━━━ PROVIDED RECORDS ━━━
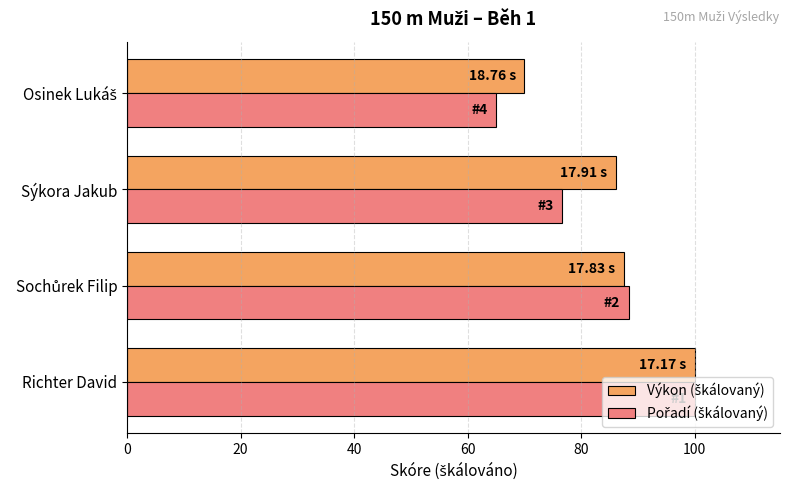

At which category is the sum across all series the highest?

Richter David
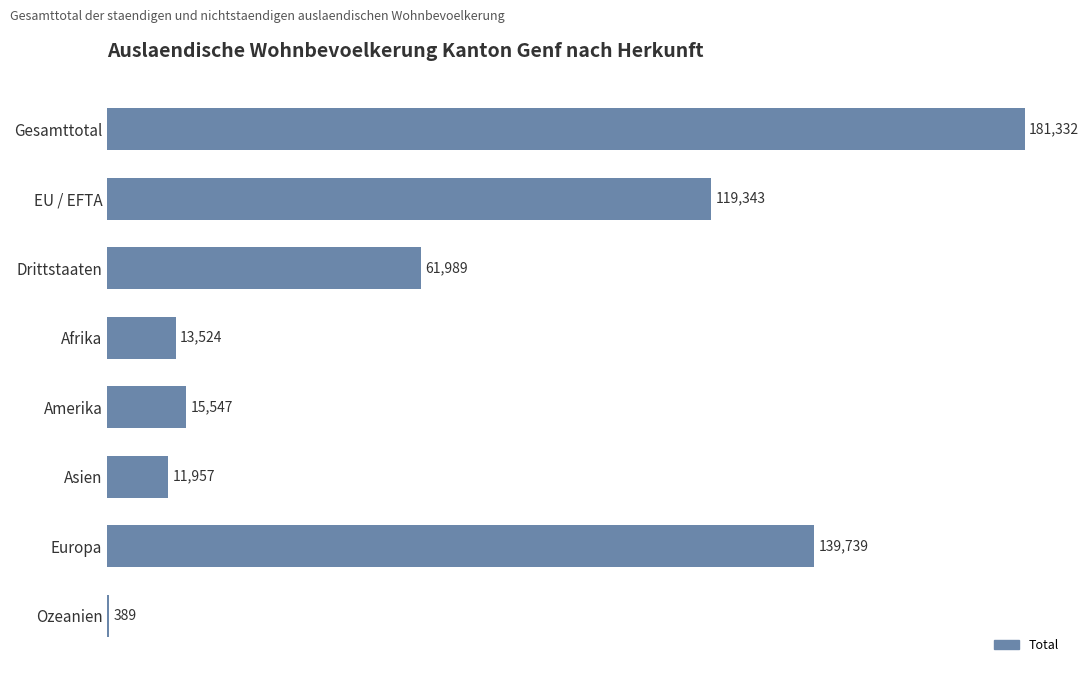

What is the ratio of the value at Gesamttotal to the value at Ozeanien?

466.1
━━━
━━━ PROVIDED RECORDS ━━━
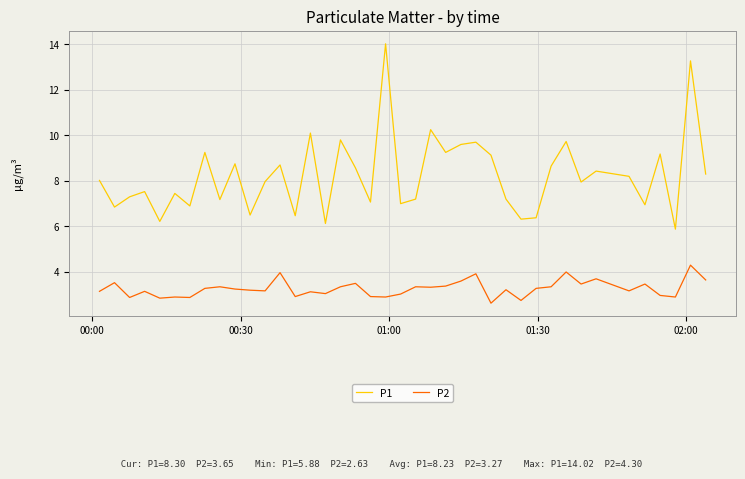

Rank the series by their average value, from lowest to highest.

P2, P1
━━━
EXERCISE REQUIREMENTS: Can you rewrite the part of the listing that opens with the line containing "Richter David" and closes with the line containing "What is the", renaming "ratio" to "quotient" and keeping everything else the same? Leave the pictures out of your answer.

YOUR RESPONSE:
Richter David

What is the quotient of the value at Gesamttotal to the value at Ozeanien?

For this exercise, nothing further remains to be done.